TASK PROMPT: Leave out the pictures and return every entry exactly as it appears.

EXERCISE INPUTS:
---*---
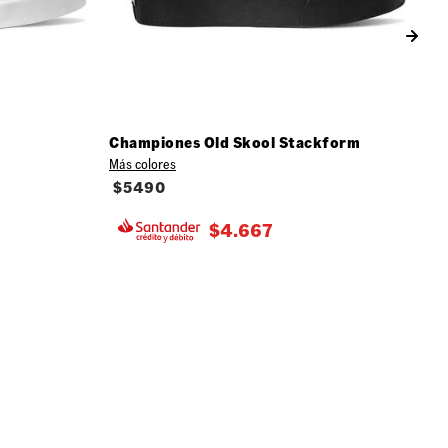
Championes Old Skool Stackform
Más colores
$
5490
$
4.667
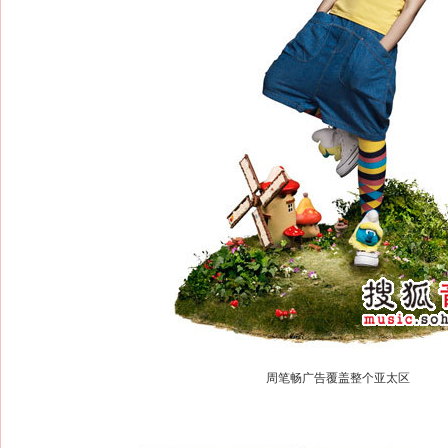
周笔畅广告覆盖整个亚太区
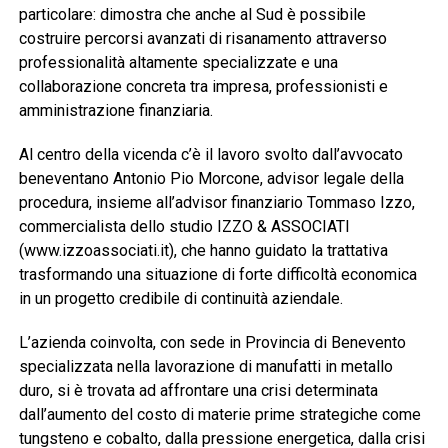
particolare: dimostra che anche al Sud è possibile
costruire percorsi avanzati di risanamento attraverso
professionalità altamente specializzate e una
collaborazione concreta tra impresa, professionisti e
amministrazione finanziaria.
Al centro della vicenda c’è il lavoro svolto dall’avvocato
beneventano Antonio Pio Morcone, advisor legale della
procedura, insieme all’advisor finanziario Tommaso Izzo,
commercialista dello studio IZZO & ASSOCIATI
(www.izzoassociati.it), che hanno guidato la trattativa
trasformando una situazione di forte difficoltà economica
in un progetto credibile di continuità aziendale.
L’azienda coinvolta, con sede in Provincia di Benevento
specializzata nella lavorazione di manufatti in metallo
duro, si è trovata ad affrontare una crisi determinata
dall’aumento del costo di materie prime strategiche come
tungsteno e cobalto, dalla pressione energetica, dalla crisi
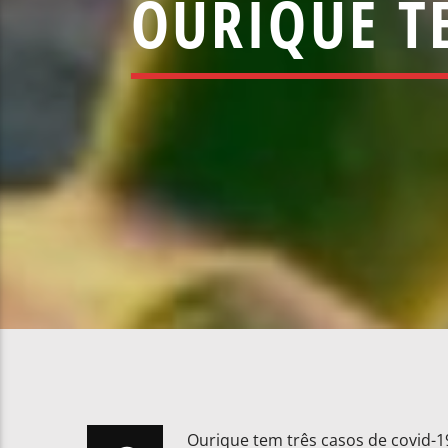
OURIQUE T
Ourique tem três casos de covid-1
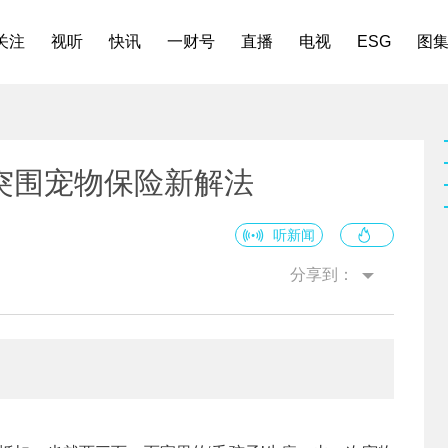
关注
视听
快讯
一财号
直播
电视
ESG
图
突围宠物保险新解法
听新闻
分享到：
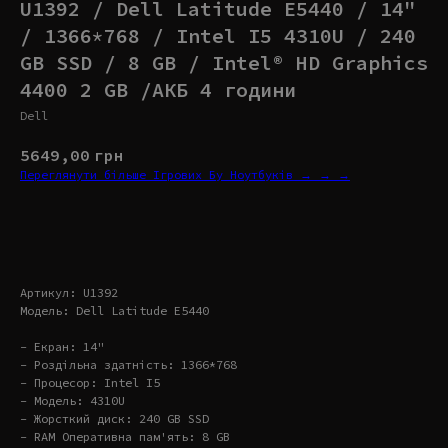
U1392 / Dell Latitude E5440 / 14"
/ 1366*768 / Intel I5 4310U / 240
GB SSD / 8 GB / Intel® HD Graphics
4400 2 GB /АКБ 4 години
Dell
5649,00
грн
Переглянути більше Ігрових Бу Ноутбуків → → →
Купити
Артикул: U1392
Модель: Dell Latitude E5440
- Екран: 14"
- Роздільна здатність: 1366*768
- Процесор: Intel I5
- Модель: 4310U
- Жорсткий диск: 240 GB SSD
- RAM Оперативна пам'ять: 8 GB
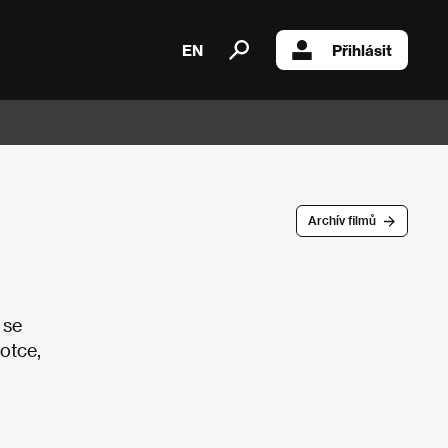
EN
Přihlásit
Archív filmů
 se
otce,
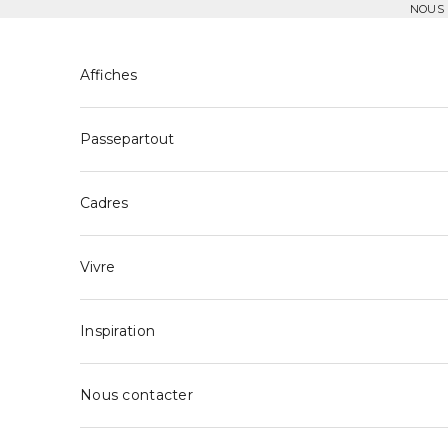
Aller au contenu
NOUS 
Affiches
Passepartout
Cadres
Vivre
Inspiration
Nous contacter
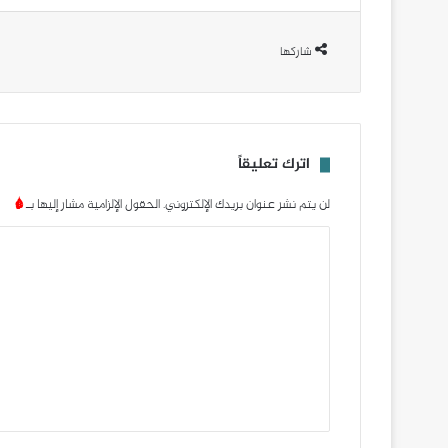
شاركها
اترك تعليقاً
لن يتم نشر عنوان بريدك الإلكتروني.
الحقول الإلزامية مشار إليها بـ
*
ا
ل
ت
ع
ل
ي
ق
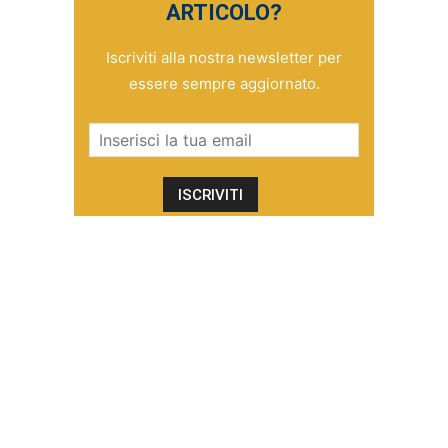
ARTICOLO?
Iscriviti alla nostra newsletter per
essere sempre aggiornato.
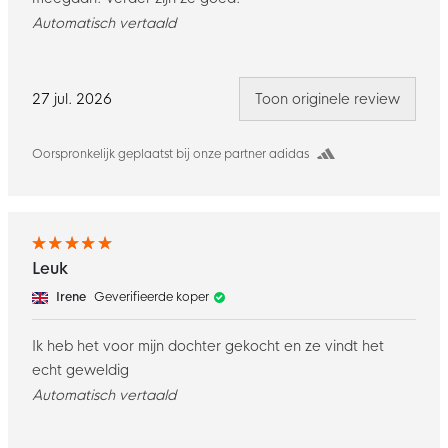
Automatisch vertaald
27 jul. 2026
Toon originele review
Oorspronkelijk geplaatst bij onze partner adidas
Leuk
Irene
Geverifieerde koper
Ik heb het voor mijn dochter gekocht en ze vindt het
echt geweldig
Automatisch vertaald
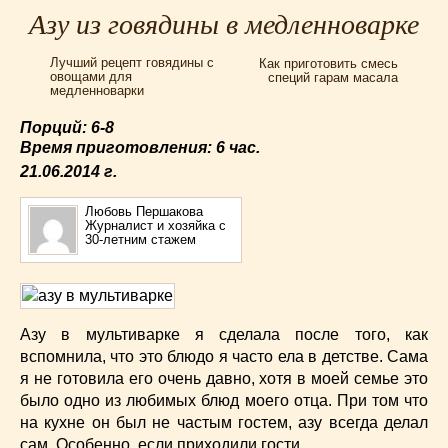
Для мультиварки Филипс
(38)
Азу из говядины в медленноварке
Еврейская кухня
(3)
Лучший рецепт говядины с
Как приготовить смесь
Заготовки на зиму
(24)
овощами для
специй гарам масала
медленноварки
Запеканки
(25)
Испанская кухня
(2)
Порций: 6-8
Итальянская кухня
(37)
Время приготовления:
6 час.
21.06.2014
г.
Картошка
(32)
Каши
(24)
Любовь Першакова
Кексы
(43)
Журналист и хозяйка с
30-летним стажем
Китайская кухня
(15)
Лучшие
(9)
Макароны
(18)
Мексиканская кухня
(9)
Азу в мультиварке я сделала после того, как
Мясные блюда
(119)
вспомнила, что это блюдо я часто ела в детстве. Сама
я не готовила его очень давно, хотя в моей семье это
Напитки
(4)
было одно из любимых блюд моего отца. При том что
Немецкая кухня
(10)
на кухне он был не частым гостем, азу всегда делал
Необычные
(49)
сам. Особенно, если приходили гости.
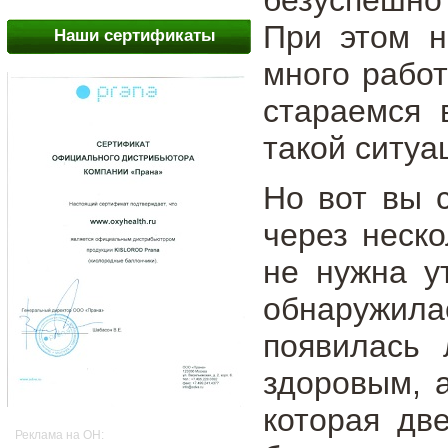
При этом н
Наши сертификаты
много рабо
стараемся 
такой ситуа
Но вот вы 
через неск
не нужна у
обнаружила
появилась 
здоровым, 
которая дв
Реклама на OH:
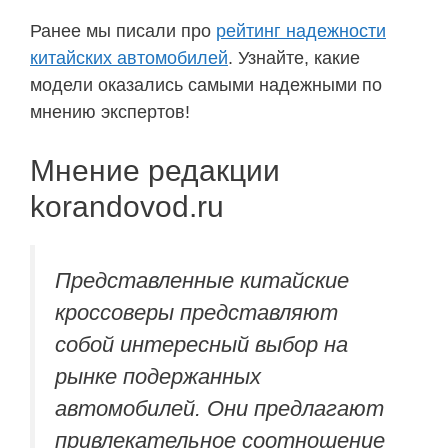
Ранее мы писали про
рейтинг надежности
китайских автомобилей
. Узнайте, какие
модели оказались самыми надежными по
мнению экспертов!
Мнение редакции
korandovod.ru
Представленные китайские
кроссоверы представляют
собой интересный выбор на
рынке подержанных
автомобилей. Они предлагают
привлекательное соотношение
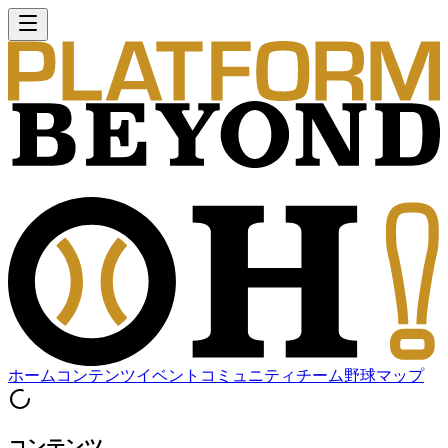
ホーム
コンテンツ
イベント
コミュニティ
チーム
野球マップ
コンテンツ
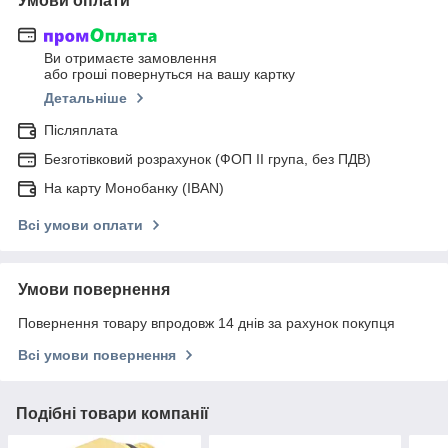
Умови оплати
Ви отримаєте замовлення
або гроші повернуться на вашу картку
Детальніше
Післяплата
Безготівковий розрахунок (ФОП ІІ група, без ПДВ)
На карту Монобанку (IBAN)
Всі умови оплати
Умови повернення
Повернення товару впродовж 14 днів за рахунок покупця
Всі умови повернення
Подібні товари компанії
---*---
FINAL ANSWER:
Championes Old Skool Stackform
Más colores
$
5490
$
4.667
周笔畅广告覆盖整个亚太区
particolare: dimostra che anche al Sud è possibile
costruire percorsi avanzati di risanamento attraverso
professionalità altamente specializzate e una
collaborazione concreta tra impresa, professionisti e
amministrazione finanziaria.
Al centro della vicenda c’è il lavoro svolto dall’avvocato
beneventano Antonio Pio Morcone, advisor legale della
procedura, insieme all’advisor finanziario Tommaso Izzo,
commercialista dello studio IZZO & ASSOCIATI
(www.izzoassociati.it), che hanno guidato la trattativa
trasformando una situazione di forte difficoltà economica
in un progetto credibile di continuità aziendale.
L’azienda coinvolta, con sede in Provincia di Benevento
specializzata nella lavorazione di manufatti in metallo
duro, si è trovata ad affrontare una crisi determinata
dall’aumento del costo di materie prime strategiche come
tungsteno e cobalto, dalla pressione energetica, dalla crisi
OURIQUE T
Ourique tem três casos de covid-1
关注
视听
快讯
一财号
直播
电视
ESG
图
突围宠物保险新解法
听新闻
分享到：
U1392 / Dell Latitude E5440 / 14"
/ 1366*768 / Intel I5 4310U / 240
GB SSD / 8 GB / Intel® HD Graphics
4400 2 GB /АКБ 4 години
Dell
5649,00
грн
Переглянути більше Ігрових Бу Ноутбуків → → →
Купити
Артикул: U1392
Модель: Dell Latitude E5440
- Екран: 14"
- Роздільна здатність: 1366*768
- Процесор: Intel I5
- Модель: 4310U
- Жорсткий диск: 240 GB SSD
- RAM Оперативна пам'ять: 8 GB
EN
Přihlásit
Archív filmů
 se
otce,
Aller au contenu
NOUS 
Affiches
Passepartout
Cadres
Vivre
Inspiration
Nous contacter
شاركها
اترك تعليقاً
لن يتم نشر عنوان بريدك الإلكتروني.
الحقول الإلزامية مشار إليها بـ
*
ا
ل
ت
ع
ل
ي
ق
ARTICOLO?
Iscriviti alla nostra newsletter per
essere sempre aggiornato.
Automatisch vertaald
27 jul. 2026
Toon originele review
Oorspronkelijk geplaatst bij onze partner adidas
Leuk
Irene
Geverifieerde koper
Ik heb het voor mijn dochter gekocht en ze vindt het
echt geweldig
Automatisch vertaald
Для мультиварки Филипс
(38)
Азу из говядины в медленноварке
Еврейская кухня
(3)
Лучший рецепт говядины с
Как приготовить смесь
Заготовки на зиму
(24)
овощами для
специй гарам масала
медленноварки
Запеканки
(25)
Испанская кухня
(2)
Порций: 6-8
Итальянская кухня
(37)
Время приготовления:
6 час.
21.06.2014
г.
Картошка
(32)
Каши
(24)
Любовь Першакова
Кексы
(43)
Журналист и хозяйка с
30-летним стажем
Китайская кухня
(15)
Лучшие
(9)
Макароны
(18)
Мексиканская кухня
(9)
Азу в мультиварке я сделала после того, как
Мясные блюда
(119)
вспомнила, что это блюдо я часто ела в детстве. Сама
я не готовила его очень давно, хотя в моей семье это
Напитки
(4)
было одно из любимых блюд моего отца. При том что
Немецкая кухня
(10)
на кухне он был не частым гостем, азу всегда делал
Необычные
(49)
сам. Особенно, если приходили гости.
При этом н
Наши сертификаты
много рабо
стараемся 
такой ситуа
Но вот вы 
через неск
не нужна у
обнаружила
появилась 
здоровым, 
которая дв
Реклама на OH:
Ранее мы писали про
рейтинг надежности
китайских автомобилей
. Узнайте, какие
модели оказались самыми надежными по
мнению экспертов!
Мнение редакции
korandovod.ru
Представленные китайские
кроссоверы представляют
собой интересный выбор на
рынке подержанных
автомобилей. Они предлагают
привлекательное соотношение
ホーム
コンテンツ
イベント
コミュニティ
チーム
野球マップ
コンテンツ
Умови оплати
Ви отримаєте замовлення
або гроші повернуться на вашу картку
Детальніше
Післяплата
Безготівковий розрахунок (ФОП ІІ група, без ПДВ)
На карту Монобанку (IBAN)
Всі умови оплати
Умови повернення
Повернення товару впродовж 14 днів за рахунок покупця
Всі умови повернення
Подібні товари компанії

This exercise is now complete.